> _WHAT YOU ARE ASKED TO DO_
For every line in the records that has the word "each", make a copy.

(Electronic design files)
◇ ◇ ◇ ◇ ◇
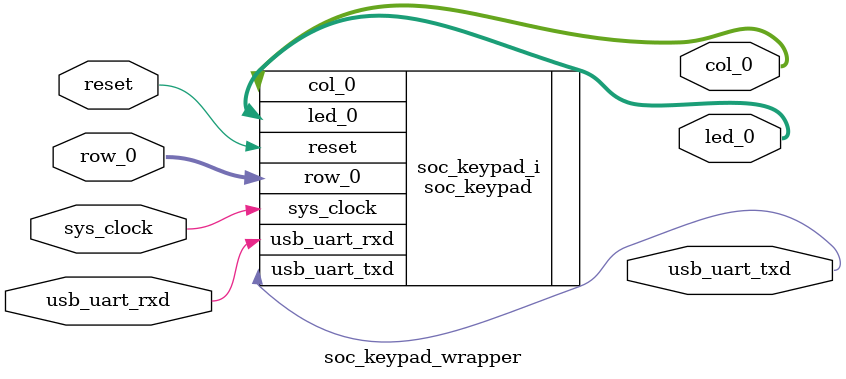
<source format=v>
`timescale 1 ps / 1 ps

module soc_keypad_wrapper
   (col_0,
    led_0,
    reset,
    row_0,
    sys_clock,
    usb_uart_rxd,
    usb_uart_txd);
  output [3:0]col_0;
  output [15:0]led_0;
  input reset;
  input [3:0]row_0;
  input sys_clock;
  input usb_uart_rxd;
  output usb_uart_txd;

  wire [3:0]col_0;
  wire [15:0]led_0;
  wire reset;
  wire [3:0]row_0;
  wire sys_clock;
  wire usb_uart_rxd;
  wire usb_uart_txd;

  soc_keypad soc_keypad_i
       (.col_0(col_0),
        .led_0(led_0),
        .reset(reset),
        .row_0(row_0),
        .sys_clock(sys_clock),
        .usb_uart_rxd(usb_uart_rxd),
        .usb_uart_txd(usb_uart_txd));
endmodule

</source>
◇ ◇ ◇ ◇ ◇
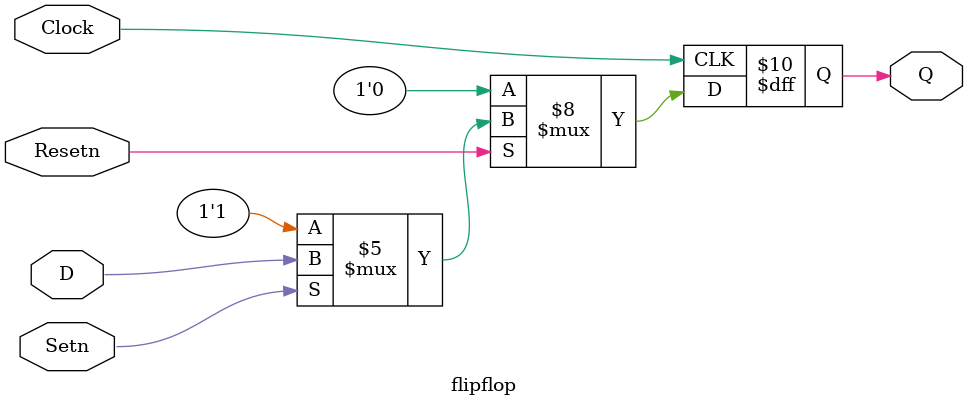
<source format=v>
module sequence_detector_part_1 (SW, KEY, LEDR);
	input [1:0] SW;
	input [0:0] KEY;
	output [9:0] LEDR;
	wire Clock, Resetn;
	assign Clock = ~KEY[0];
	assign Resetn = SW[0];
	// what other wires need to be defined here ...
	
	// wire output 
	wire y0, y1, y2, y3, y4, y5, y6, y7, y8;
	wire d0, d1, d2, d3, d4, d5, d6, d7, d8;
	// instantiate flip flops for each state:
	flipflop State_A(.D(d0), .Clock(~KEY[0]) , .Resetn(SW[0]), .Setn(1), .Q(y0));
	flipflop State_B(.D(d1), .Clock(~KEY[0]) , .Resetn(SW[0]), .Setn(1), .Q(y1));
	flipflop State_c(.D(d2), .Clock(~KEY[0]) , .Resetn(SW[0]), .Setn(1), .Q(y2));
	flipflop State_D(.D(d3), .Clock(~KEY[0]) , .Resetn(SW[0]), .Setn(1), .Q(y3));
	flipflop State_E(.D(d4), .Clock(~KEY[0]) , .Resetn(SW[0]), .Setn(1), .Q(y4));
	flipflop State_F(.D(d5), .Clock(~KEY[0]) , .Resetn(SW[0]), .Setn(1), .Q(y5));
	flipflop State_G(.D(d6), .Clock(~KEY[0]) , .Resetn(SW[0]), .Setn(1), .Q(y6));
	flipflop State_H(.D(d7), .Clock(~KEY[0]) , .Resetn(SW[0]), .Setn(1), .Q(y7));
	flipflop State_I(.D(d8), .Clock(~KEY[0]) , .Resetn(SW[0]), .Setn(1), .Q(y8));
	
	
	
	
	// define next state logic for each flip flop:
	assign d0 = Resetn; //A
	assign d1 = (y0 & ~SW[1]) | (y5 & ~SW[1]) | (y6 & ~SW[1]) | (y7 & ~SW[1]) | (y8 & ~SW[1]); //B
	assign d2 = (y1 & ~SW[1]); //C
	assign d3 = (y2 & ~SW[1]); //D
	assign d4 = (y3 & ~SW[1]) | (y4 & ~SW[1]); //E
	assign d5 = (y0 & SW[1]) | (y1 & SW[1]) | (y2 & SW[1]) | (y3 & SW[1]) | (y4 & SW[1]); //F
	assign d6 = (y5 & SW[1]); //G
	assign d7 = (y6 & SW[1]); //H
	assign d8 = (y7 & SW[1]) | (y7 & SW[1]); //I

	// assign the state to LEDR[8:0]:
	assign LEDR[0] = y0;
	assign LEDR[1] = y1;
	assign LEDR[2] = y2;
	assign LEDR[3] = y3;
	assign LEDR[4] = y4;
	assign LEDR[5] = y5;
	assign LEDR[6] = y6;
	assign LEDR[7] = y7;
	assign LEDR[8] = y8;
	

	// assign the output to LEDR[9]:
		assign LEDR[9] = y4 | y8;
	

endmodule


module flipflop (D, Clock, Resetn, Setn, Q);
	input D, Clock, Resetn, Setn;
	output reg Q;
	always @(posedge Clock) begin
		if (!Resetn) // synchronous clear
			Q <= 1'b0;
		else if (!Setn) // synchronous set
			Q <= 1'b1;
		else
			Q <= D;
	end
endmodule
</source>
◇ ◇ ◇ ◇ ◇
> _TASK SOLUTION_
	// instantiate flip flops for each state:
	// define next state logic for each flip flop:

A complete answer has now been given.